In [4]:
from pyspark.sql import SparkSession

In [11]:
from pyspark.sql import SparkSession

def patch_pyspark_accumulators():
    from inspect import getsource
    import pyspark.accumulators as pa
    exec(getsource(pa._start_update_server).replace("localhost", "127.0.0.1"), pa.__dict__)

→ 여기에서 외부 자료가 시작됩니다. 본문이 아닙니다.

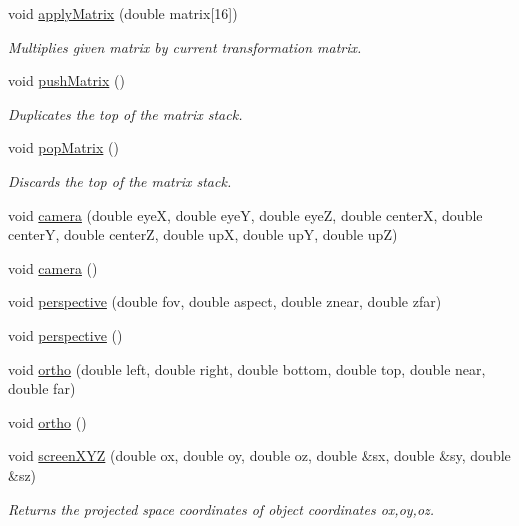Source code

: \begin{DoxyCompactItemize}
void \hyperlink{namespacecprocessing_ab35dca9be506b14c4b7de3ac852d5761}{apply\-Matrix} (double matrix\mbox{[}16\mbox{]})
\begin{DoxyCompactList}\small\item\em \-Multiplies given matrix by current transformation matrix. \end{DoxyCompactList}\item 
void \hyperlink{namespacecprocessing_a0a8c81bb468438c6fd94d702738c94e7}{push\-Matrix} ()
\begin{DoxyCompactList}\small\item\em \-Duplicates the top of the matrix stack. \end{DoxyCompactList}\item 
void \hyperlink{namespacecprocessing_a447be31257a33fb4bb0e706e97f73637}{pop\-Matrix} ()
\begin{DoxyCompactList}\small\item\em \-Discards the top of the matrix stack. \end{DoxyCompactList}\item 
void \hyperlink{namespacecprocessing_a979315d19d15f5f9bea05e156a3e1ad6}{camera} (double eye\-X, double eye\-Y, double eye\-Z, double center\-X, double center\-Y, double center\-Z, double up\-X, double up\-Y, double up\-Z)
\item 
void \hyperlink{namespacecprocessing_a6c73262dc98cfd96fe88c0ad16a0453c}{camera} ()
\item 
void \hyperlink{namespacecprocessing_af457187b10c596fab7fe6a808a13309b}{perspective} (double fov, double aspect, double znear, double zfar)
\item 
void \hyperlink{namespacecprocessing_a49747e26d8bdc34c207db022abc208ab}{perspective} ()
\item 
void \hyperlink{namespacecprocessing_a565047eb5fbb68d456da93adabf1dcf2}{ortho} (double left, double right, double bottom, double top, double near, double far)
\item 
void \hyperlink{namespacecprocessing_a2f38b0b3a95c2a5a42eff8b20f337606}{ortho} ()
\item 
void \hyperlink{namespacecprocessing_a6240bce03ad9a42c8d943a716cac33be}{screen\-X\-Y\-Z} (double ox, double oy, double oz, double \&sx, double \&sy, double \&sz)
\begin{DoxyCompactList}\small\item\em \-Returns the projected space coordinates of object coordinates ox,oy,oz. \end{DoxyCompactList}\item 

\end{DoxyCompactItemize}

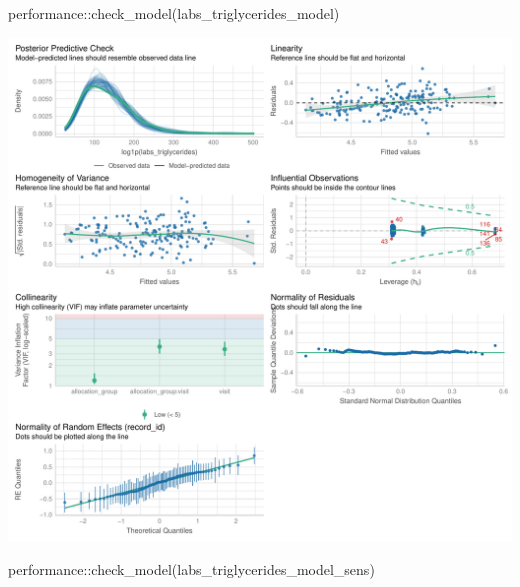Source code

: \documentclass[
  12pt,
]{article}
\newenvironment{Shaded}{\begin{snugshade}}{\end{snugshade}}
\newcommand{\FunctionTok}[1]{\textcolor[rgb]{0.28,0.35,0.67}{#1}}
\newcommand{\NormalTok}[1]{\textcolor[rgb]{0.00,0.23,0.31}{#1}}
\newcommand{\SpecialCharTok}[1]{\textcolor[rgb]{0.37,0.37,0.37}{#1}}
\begin{document}
\begin{Shaded}
\begin{Highlighting}[]
\NormalTok{performance}\SpecialCharTok{::}\FunctionTok{check\_model}\NormalTok{(labs\_triglycerides\_model)}
\end{Highlighting}
\end{Shaded}

\includegraphics{Outcomes_files/figure-pdf/labs_triglycerides_4-1.pdf}

\begin{Shaded}
\begin{Highlighting}[]
\NormalTok{performance}\SpecialCharTok{::}\FunctionTok{check\_model}\NormalTok{(labs\_triglycerides\_model\_sens)}
\end{Highlighting}
\end{Shaded}
\end{document}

patch_pyspark_accumulators()
spark = SparkSession.builder.getOrCreate()
# sparkSession [Errno 8] nodename nor servname provided, or not known 가 발생하게 된다면 해당 코드 작성 
# vpn을 사용하거나 했을 때 localhost 주소가 달라져서 그런 것 같음 

In [12]:
spark = SparkSession.builder.master("local").appName("learn-sql").getOrCreate()

In [13]:
stocks = [
    ('Google', 'GOOGL', 'USA', 2984, 'USD'), 
    ('Netflix', 'NFLX', 'USA', 645, 'USD'),
    ('Amazon', 'AMZN', 'USA', 3518, 'USD'),
    ('Tesla', 'TSLA', 'USA', 1222, 'USD'),
    ('Tencent', '0700', 'Hong Kong', 483, 'HKD'),
    ('Toyota', '7203', 'Japan', 2006, 'JPY'),
    ('Samsung', '005930', 'Korea', 70600, 'KRW'),
    ('Kakao', '035720', 'Korea', 125000, 'KRW'),
]

In [14]:
# 스키마 지정 
stockSchema = ["name", "ticker", "country", "price", "currency"]

In [15]:
# DataFrame 생성 
df = spark.createDataFrame(data=stocks, schema = stockSchema)
# data와 schema 지정 

In [16]:
print(df.dtypes)

[('name', 'string'), ('ticker', 'string'), ('country', 'string'), ('price', 'bigint'), ('currency', 'string')]


In [17]:
print(df.show())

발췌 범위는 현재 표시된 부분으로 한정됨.